• kendisiyle tanışma şerefine dün nail olduğum hikaye. diyeceksiniz, 'gelmişin kırkbeşe, yeni mi gördün bu ayıyı?'. elbet varlığından haberdardım da, önyargımdan açıp okumam ya da seyretmem biraz zaman aldı. ta ki dün akşam 5.5 yaşındaki hacı yiğenim illa ki seyredelim diye tutturana kadar. eleman biraz ısrarcı olabiliyor bu mevzularda. şirin de yaratık. kıramıyosun. ehh dedim ben de. 'napalım ömrümden bi saati de henüz daha ilkokul yaşına gelmemişim gibi yaparak geçireyim madem.'

    zaten bu aralar öyle geçirdiğim zamanlar epey yoğunlaştı. bizim yeni doğan halit ziya ciyaklıgille şapşik şapşik muhabbet ederek geçirdiğim saatler misal, ki kendisi muhabbete taraf olmaktan ziyade biberona saldırmayı ya da babasını procter&gamble hissedarlarına hizmetkar kılmayı tercih ediyor. ya da ufak yiğenlerle yaptığımız "hapisten kaçma" kisvesi altında boğuşma oyunu... bugüne kadar 10 yaşından küçük olup da yakaladığınız ve kollarınızdan kurtulmaya çalışırken "1957'den beri buradan kimse kaçamadı", "burası silivri, burdan çıkış yok" gibi laflarla gaz verdiğiniz çocuklardan oyuna bayılmayanına rastlamadım. ama şimdi bu son cümleyi bi daha okudum da, yanlış anlamayın, öyle sapık mapık bi oyun diil. yeğeninizle filan oynayacağınız bi boğuşma oyunundan bahsediyorum, aklınıza garip şeyler gelmesin. gerçi 45 yaşındaki herifin 5.5 yaşındaki yeğeniyle boğuşması garip in and of itself, ama neyse anladınız siz beni.

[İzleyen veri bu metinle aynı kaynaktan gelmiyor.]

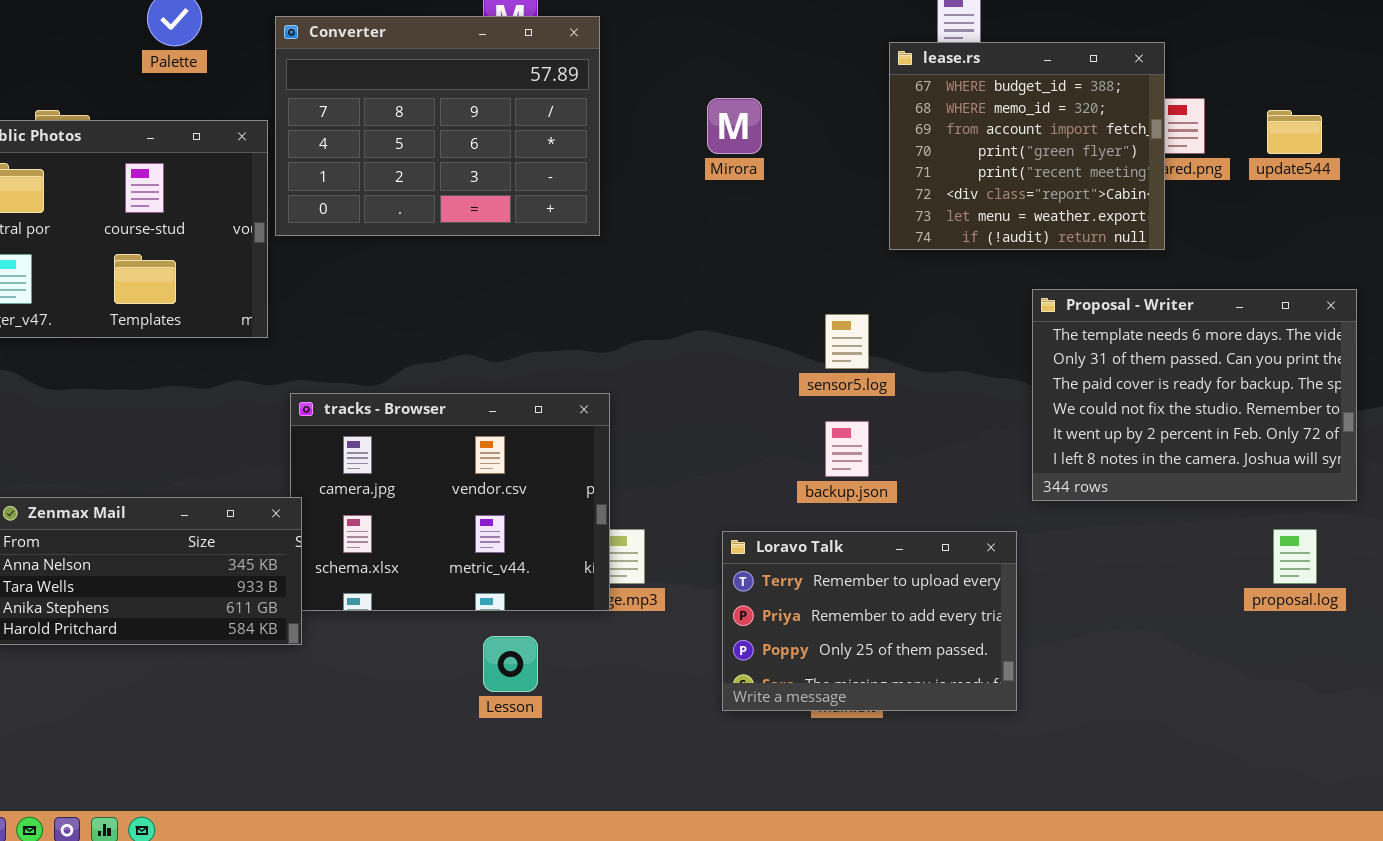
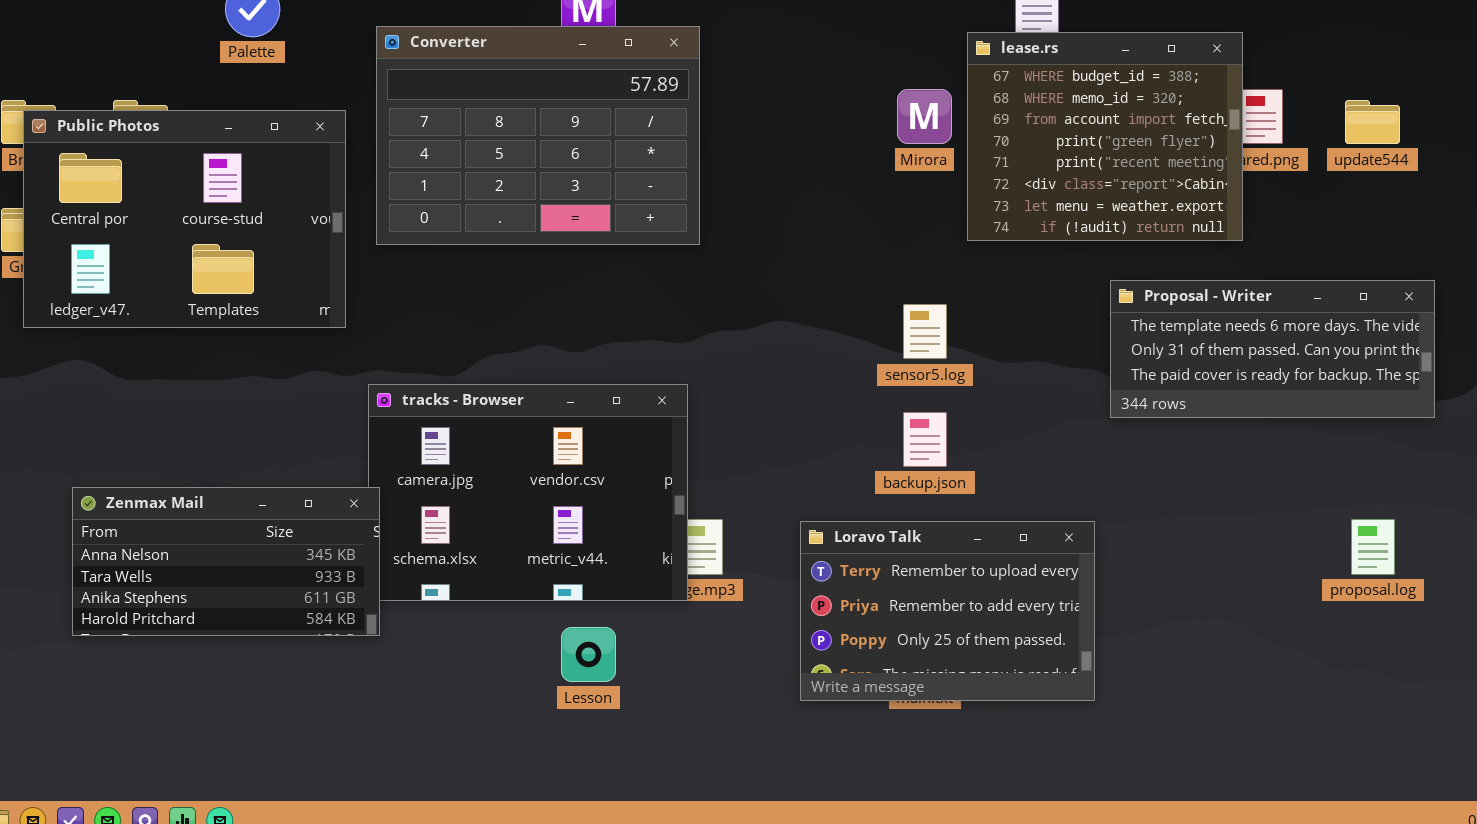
Converter: [275,16,600,236] -> [376,26,700,245], moved
Mirora: [707,98,762,154] -> [897,89,952,144], moved
Proposal - Writer: [1032,289,1357,501] -> [1110,280,1435,418], resized

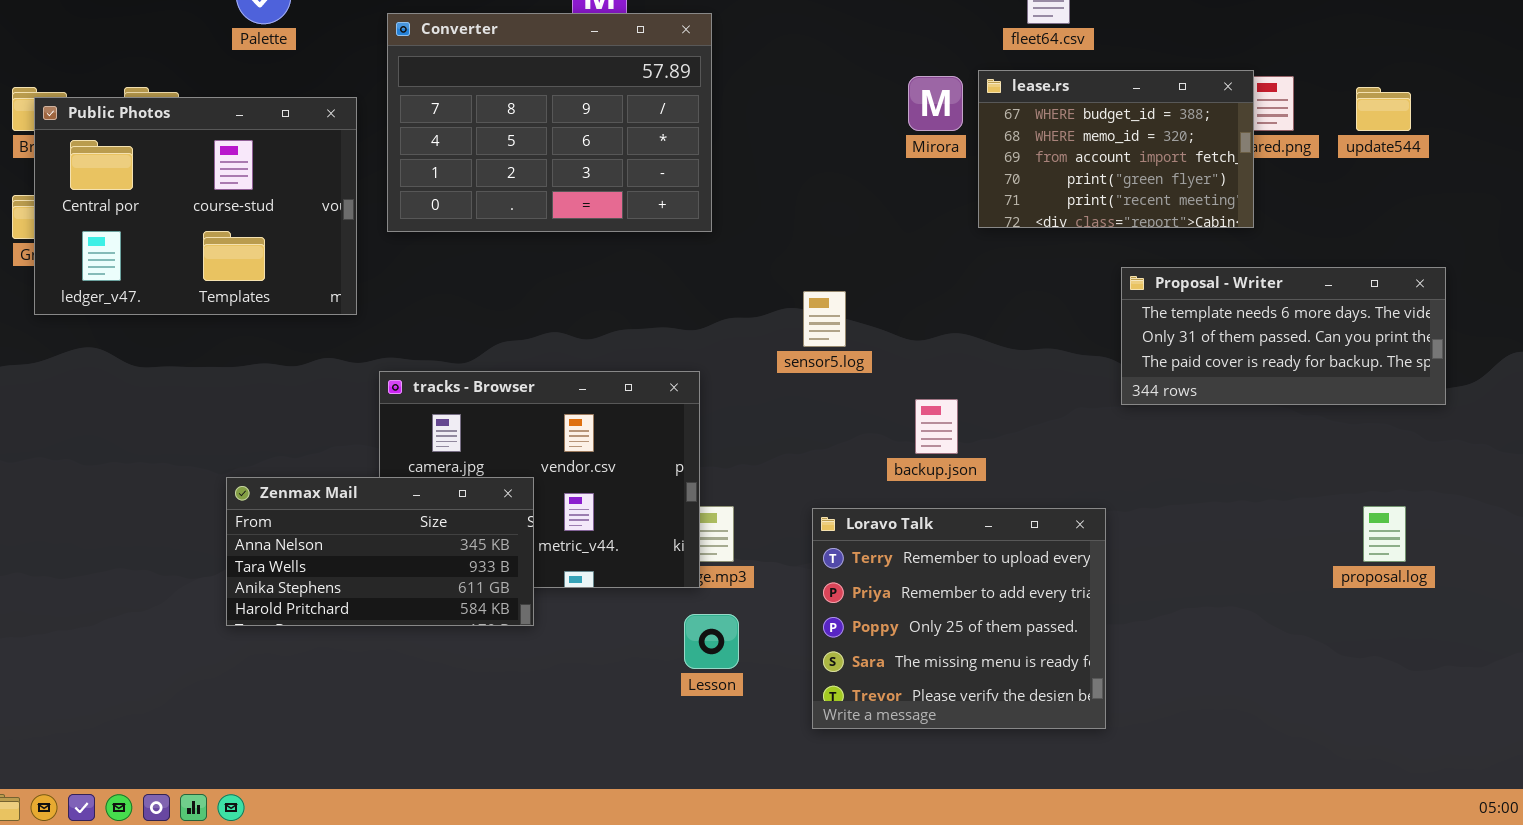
lease.rs: [967,32,1243,241] -> [978,70,1254,228], resized
sensor5.log: [903,304,947,359] -> [803,291,846,347], moved
Zenmax Mail: [72,487,380,636] -> [226,477,534,626], moved
Loravo Talk: [800,521,1095,701] -> [812,508,1106,729], resized
Lesson: [561,627,616,682] -> [684,614,739,669], moved

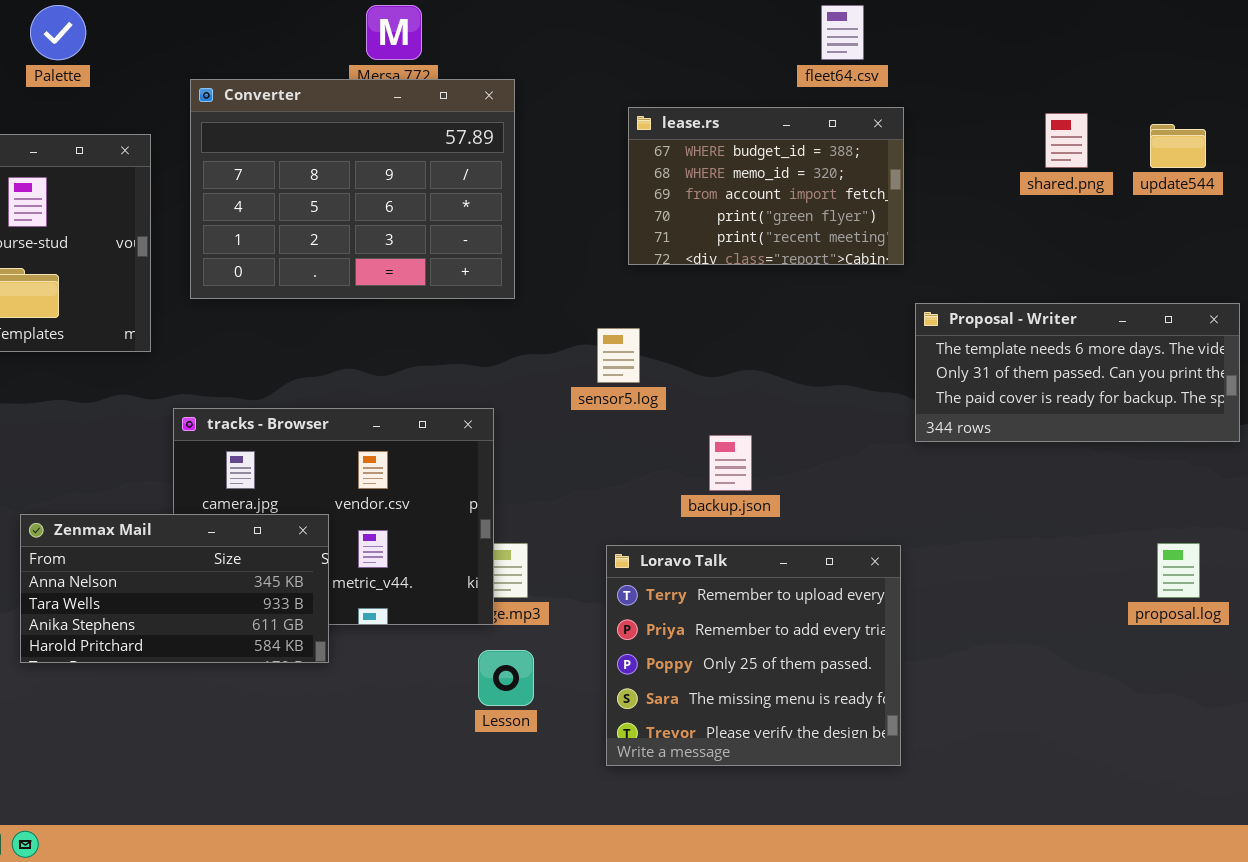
Converter: [387,13,712,232] -> [190,79,515,299], moved
lease.rs: [978,70,1254,228] -> [628,107,904,265], moved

    velhasıl, açtık bi büyük paket doritos. bana pek gelmiyo o mısırlı doritos. o yüzden biraz da çubuk kraker türevi bişey açtık. geçtik ekranın karşısına, başladık balonlu ayıyı seyretmeye. bizim yeğen de heyecan yaptı. bi yandan ekrana sabitlenmiş durumda. bi yandan heyecandan sandalyede oturamıyo falan. ben de inşallah uzun diildir diye saate filan bakıyorum. ama ufaktan sarmaya başladı. bi türlü patlamak bilmeyen bi uçan balon. konuşan bi sürü hayvan. şirince lisanında yazılmış yazılar filan. bunlar böyle anlatınca 'ne ki yani?' diye soracaksınız haliyle. ama bir de canavar gibi bir subtext varmış da ben bihabermişim bugüne kadar. adam ingiliz toplumunun dehşet bir eleştirisini işliyor 5.5 yaşındaki oğlana çaktırmadan.

    mesela, o ayı var ya o ayı, bildiğin aristokrat. hiç iş yapmadan ona buna talimat veriyor. tek derdi de bal yemek. başka bişey umrunda değil. hani downton abbey'deki o suratsız hatun işte. domuzcuk onun sadık hizmetçisi. deli gibi çalışıyor, her işi yapıyor, ama karşılığında hiçbir taltif, hiçbir teşekkür görmüyor. baykuş bir nevi ruhban sınıfı. herkese akıl veriyor ama hiçbirşeye dokunduğu yok. davşan orta kademe bürokrat. yeri geldiğinde uyanıklık da yapıyor, yeri geldiğinde iş de. ama güvenilmez kendisine. arkadaşım eşek de bu tabloda depreseyona girmiş çaresiz ezilenler.

    bütün bunların arada söyledikleri şarkılar türküler, sıkıştırılan iğneleyici ama zarif espiriler, balonun işlevsel dokunuşları filan da çok keyifli bir hale getiriyor bütün hikayeyi.

    keşke daha önce izleseymişim. keşke.

  • bu hikaye hakkında her karakterin bir psikolojik rahatsızlığı simgelediği iddiasını okumuştum seneler önce. açıp kontrol etmedim.

    sabrı olanları teyide çağırıyorum.